3.3. General Methods

¹H and ¹³C{¹H} NMR spectra were recorded on a Bruker Avance 360 MHz spectrometer (Bruker, Billerica, MA, USA) and were referenced to residual solvent peaks. Single crystal X-ray diffraction (SCXRD) measurements were performed using a Bruker D8 Venture diffractometer and the methods and software were described in [64,65,66,67,68,69,70]. Gas chromatographic measurements were done with the use of an Agilent Technologies 7890 A instrument (HP-5, 0.25 µm × 30 m × 0.32 mm, FID 300 °C (Agilent Technologies, Santa Clara, CA, USA); carrier gas: Nitrogen 1.9 mL/min). ESI-TOF-MS measurements were carried out on a Bruker maXis II MicroTOF-Q type Qq-TOF-MS instrument (Bruker Daltonik, Bremen, Germany) in positive ion mode. The mass spectra were calibrated internally using the exact masses of sodium formate clusters. The spectra were evaluated using the Compass Data Analysis 4.4 software from Bruker.

All catalytic reactions were carried out under air. The reaction temperatures were kept constant either by using a thermostated circulator (set e.g., to 80.0 ± 0.1 °C), or by running the reactions under reflux (lit. b.p. of 50% aqueous 2-propanol: 81.1 °C [71]). The products were identified by comparison of their retention time with known standard compounds.

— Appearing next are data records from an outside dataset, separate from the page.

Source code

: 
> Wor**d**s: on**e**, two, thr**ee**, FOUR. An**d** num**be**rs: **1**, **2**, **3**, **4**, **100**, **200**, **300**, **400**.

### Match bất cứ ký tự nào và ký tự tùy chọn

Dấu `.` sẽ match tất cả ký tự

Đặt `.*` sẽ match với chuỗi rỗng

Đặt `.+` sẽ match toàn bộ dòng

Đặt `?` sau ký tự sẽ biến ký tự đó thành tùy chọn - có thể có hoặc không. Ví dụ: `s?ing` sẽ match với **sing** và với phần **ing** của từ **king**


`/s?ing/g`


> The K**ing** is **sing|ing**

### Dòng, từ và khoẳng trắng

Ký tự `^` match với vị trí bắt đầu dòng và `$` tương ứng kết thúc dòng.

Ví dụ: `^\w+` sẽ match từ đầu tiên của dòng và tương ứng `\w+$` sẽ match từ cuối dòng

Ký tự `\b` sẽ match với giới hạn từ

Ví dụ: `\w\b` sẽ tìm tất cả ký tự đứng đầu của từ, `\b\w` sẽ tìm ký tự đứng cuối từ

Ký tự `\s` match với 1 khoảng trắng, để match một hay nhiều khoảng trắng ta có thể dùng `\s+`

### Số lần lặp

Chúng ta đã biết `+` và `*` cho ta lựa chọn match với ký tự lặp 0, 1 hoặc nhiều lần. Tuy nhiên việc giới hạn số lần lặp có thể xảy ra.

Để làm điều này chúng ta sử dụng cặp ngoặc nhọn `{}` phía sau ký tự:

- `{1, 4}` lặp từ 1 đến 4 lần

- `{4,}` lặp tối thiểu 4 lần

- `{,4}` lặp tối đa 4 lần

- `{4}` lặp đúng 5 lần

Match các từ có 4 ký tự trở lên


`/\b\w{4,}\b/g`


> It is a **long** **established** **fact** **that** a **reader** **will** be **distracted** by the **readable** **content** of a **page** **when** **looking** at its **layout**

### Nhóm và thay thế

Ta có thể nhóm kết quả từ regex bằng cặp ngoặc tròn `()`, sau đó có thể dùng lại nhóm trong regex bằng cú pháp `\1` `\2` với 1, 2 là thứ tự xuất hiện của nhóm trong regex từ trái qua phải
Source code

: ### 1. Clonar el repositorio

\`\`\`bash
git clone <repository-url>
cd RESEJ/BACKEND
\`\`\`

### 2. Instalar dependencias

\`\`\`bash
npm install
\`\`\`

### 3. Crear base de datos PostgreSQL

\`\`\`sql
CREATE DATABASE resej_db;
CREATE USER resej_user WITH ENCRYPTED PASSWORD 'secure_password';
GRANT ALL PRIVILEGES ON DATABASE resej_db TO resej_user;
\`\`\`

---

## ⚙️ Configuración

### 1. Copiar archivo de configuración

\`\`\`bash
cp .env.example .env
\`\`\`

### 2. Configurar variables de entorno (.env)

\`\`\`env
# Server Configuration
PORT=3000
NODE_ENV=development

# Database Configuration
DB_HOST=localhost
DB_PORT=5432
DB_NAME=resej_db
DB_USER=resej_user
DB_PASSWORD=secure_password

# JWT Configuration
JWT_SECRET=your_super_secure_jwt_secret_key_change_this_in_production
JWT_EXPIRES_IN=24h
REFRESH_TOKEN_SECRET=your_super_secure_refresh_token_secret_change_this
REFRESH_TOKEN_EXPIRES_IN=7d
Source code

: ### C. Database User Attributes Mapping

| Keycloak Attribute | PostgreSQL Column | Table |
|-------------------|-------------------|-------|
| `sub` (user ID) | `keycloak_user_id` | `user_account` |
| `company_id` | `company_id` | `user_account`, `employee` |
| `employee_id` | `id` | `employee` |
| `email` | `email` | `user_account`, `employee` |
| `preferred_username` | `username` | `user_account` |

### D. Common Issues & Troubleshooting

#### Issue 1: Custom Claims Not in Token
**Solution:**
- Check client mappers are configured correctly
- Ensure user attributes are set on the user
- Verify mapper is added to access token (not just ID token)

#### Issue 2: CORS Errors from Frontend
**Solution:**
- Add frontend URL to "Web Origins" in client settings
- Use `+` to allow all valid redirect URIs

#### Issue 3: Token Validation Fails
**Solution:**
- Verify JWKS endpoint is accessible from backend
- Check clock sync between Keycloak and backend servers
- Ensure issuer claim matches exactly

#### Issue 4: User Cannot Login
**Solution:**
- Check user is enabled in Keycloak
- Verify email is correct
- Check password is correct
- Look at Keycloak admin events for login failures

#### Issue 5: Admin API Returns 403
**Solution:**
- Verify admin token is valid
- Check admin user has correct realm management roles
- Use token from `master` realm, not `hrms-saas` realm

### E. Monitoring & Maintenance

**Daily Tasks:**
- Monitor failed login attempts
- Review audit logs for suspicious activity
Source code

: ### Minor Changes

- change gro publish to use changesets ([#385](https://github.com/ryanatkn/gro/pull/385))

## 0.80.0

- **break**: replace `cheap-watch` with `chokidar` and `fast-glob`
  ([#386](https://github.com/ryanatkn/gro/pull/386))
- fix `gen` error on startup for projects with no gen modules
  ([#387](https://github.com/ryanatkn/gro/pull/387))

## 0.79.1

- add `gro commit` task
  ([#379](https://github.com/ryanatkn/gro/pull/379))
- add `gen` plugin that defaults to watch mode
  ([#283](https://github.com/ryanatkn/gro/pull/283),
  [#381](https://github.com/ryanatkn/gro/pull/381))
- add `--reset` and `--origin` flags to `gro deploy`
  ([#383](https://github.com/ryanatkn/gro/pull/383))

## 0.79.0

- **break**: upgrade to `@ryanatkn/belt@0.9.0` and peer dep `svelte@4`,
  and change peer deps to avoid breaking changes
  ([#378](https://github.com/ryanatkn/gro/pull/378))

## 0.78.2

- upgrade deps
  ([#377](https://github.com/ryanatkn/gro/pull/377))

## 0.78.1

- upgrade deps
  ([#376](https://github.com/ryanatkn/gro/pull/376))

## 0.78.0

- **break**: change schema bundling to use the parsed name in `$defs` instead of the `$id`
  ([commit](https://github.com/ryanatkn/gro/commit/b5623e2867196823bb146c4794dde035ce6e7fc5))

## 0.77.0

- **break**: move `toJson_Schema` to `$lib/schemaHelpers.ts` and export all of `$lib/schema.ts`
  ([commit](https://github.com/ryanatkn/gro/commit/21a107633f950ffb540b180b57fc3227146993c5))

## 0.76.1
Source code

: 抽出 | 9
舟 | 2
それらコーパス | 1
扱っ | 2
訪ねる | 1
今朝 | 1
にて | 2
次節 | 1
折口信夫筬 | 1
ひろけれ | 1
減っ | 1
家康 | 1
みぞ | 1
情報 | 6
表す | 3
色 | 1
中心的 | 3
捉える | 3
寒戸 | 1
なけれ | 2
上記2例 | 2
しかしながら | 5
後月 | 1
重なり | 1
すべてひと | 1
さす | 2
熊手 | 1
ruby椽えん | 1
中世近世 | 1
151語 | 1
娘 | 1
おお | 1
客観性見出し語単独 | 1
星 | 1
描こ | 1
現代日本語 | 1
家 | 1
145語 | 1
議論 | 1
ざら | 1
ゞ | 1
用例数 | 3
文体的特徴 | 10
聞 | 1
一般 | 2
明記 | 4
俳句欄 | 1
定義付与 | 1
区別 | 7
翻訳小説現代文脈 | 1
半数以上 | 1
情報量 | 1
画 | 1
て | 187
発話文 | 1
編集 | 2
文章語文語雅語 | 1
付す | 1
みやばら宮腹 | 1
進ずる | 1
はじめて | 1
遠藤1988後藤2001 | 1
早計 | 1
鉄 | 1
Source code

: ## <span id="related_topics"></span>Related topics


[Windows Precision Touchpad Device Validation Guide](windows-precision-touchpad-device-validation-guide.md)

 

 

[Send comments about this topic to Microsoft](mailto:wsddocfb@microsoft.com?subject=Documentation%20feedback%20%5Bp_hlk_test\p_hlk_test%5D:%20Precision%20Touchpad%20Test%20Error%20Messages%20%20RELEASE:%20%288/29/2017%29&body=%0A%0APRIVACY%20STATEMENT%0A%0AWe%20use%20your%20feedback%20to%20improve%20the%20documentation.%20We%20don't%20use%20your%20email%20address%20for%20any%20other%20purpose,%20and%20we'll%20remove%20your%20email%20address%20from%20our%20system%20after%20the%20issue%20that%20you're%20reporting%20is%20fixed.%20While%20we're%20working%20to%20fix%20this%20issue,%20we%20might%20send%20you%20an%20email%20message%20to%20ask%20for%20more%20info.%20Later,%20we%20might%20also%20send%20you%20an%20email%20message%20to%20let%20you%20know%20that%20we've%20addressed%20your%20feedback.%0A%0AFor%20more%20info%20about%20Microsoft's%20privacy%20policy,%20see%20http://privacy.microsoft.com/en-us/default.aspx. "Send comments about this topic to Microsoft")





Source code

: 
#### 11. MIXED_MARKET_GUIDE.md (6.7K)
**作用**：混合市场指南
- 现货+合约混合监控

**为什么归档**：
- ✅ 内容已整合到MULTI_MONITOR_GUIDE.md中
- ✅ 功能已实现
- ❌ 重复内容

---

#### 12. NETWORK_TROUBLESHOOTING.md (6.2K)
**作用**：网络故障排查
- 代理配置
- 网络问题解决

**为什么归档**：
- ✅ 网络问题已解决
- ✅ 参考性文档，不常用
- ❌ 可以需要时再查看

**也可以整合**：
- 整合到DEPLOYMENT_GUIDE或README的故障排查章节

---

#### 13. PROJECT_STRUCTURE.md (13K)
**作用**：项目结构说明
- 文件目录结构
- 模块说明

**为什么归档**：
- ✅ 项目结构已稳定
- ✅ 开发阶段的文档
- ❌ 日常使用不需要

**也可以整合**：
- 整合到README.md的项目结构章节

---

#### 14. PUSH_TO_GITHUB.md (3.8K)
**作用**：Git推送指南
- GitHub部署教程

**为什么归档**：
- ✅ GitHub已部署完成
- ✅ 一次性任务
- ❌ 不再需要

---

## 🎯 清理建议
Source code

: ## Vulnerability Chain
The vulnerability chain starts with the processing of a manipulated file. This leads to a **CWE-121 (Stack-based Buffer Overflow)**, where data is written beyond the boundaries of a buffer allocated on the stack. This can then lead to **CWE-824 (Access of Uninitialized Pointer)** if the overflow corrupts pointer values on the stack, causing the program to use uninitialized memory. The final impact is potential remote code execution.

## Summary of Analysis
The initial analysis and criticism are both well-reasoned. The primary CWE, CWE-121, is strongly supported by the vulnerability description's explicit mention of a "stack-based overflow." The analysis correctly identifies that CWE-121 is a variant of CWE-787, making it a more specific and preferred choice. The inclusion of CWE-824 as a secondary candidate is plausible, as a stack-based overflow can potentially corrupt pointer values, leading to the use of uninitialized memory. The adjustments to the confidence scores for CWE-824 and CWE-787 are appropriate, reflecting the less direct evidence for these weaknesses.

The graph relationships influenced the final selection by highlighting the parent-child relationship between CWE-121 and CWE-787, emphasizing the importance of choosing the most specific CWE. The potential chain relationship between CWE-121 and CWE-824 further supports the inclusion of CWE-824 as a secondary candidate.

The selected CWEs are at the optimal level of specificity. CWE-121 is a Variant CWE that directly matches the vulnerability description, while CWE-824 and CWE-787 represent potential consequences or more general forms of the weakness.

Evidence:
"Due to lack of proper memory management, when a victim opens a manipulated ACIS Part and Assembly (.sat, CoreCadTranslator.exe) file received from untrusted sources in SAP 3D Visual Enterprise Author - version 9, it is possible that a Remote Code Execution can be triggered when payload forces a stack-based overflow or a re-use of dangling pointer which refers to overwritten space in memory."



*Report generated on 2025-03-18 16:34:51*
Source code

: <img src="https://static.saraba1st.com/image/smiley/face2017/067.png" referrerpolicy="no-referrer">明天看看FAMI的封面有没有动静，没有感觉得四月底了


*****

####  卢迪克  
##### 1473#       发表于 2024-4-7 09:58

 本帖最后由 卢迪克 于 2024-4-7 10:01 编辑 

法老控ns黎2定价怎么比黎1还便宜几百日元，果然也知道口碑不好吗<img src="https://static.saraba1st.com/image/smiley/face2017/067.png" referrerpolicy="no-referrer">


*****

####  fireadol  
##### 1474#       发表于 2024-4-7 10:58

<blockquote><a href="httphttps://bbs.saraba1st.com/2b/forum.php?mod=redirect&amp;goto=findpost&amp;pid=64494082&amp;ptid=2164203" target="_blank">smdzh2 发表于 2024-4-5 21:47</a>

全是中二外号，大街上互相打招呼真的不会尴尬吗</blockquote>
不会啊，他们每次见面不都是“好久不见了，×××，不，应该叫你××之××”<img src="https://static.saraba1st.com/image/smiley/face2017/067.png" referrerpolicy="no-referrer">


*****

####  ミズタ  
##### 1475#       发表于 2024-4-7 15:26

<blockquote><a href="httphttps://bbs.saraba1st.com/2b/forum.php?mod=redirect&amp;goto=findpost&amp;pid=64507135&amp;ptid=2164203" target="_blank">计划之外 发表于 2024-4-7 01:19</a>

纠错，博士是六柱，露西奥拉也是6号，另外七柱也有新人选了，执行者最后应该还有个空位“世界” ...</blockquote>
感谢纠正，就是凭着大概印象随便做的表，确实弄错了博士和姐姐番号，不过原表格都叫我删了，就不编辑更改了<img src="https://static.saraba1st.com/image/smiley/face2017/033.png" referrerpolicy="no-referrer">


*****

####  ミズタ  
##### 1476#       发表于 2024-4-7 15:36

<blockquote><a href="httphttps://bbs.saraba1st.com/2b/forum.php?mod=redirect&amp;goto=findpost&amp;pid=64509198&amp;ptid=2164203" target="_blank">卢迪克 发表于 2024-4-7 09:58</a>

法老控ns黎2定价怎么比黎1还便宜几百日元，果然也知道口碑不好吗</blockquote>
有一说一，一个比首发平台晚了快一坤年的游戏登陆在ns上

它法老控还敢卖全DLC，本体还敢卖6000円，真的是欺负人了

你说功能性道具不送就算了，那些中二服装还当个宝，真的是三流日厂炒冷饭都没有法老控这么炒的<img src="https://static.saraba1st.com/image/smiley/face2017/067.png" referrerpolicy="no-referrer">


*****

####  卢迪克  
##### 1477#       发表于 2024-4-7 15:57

a) Hydration of Benzonitrile without Product Isolation

100 µL (1.0 mmol) benzonitrile, 5.5 mg (0.01 mmol) [RhCl(cod)(IMes)] (1), 0.4 mg (0.01 mmol) NaOH, and 12.8 mg (0.1 mmol, 10 mol% of the substrate) naphthalene (internal standard) were dissolved in a mixture of 1.5 mL 2-propanol and 1.5 mL deionized water. This reaction mixture was placed into a temperature-controlled bath and stirred at 80 °C for 2 h. A 0.10 mL part of the resulting hot solution was extracted with 2 mL CH₂Cl₂, passed through a short MgSO₄ column and subjected to gas chromatography. Conversion of benzonitrile: 98%.

b) Hydration of Benzonitrile with Product Isolation

200 µL (2.0 mmol) benzonitrile, 11 mg (0.02 mmol) [RhCl(cod)(IMes)] (1), and 0.8 mg (0.02 mmol) NaOH were stirred in a mixture of 1.5 mL 2-PrOH and 1.5 mL deionized water, at 80 °C. After 3 h reaction time, the resulting solution was evaporated to dryness on a rotary evaporator and the residue was chromatographed on a short silica gel column using ethyl acetate as the eluent. Yield of benzamide: 217.3 mg (89%).

4. Conclusions

We have realized one-step syntheses of the [RhCl(cod)(NHC)] complexes 1–4 without generation of the free carbene ligands or the silver-NHC complexes. The metal precursor [RhCl(cod)]₂ and the respective imidazolium/imidazolinium salt was stirred overnight in toluene at 70 °C, and the desired complexes were produced in good to excellent yields. An efficient catalytic system for the selective hydration of nitriles to the corresponding amides in a water/2-propanol solvent, with tolerance of air and several functional groups, is also described. The suggested reaction mechanism considers the nucleophilic attack of a Rh(I)-coordinated OH^– onto the nitrile carbon atom activated by the N-coordination of nitrile group to the metal ion.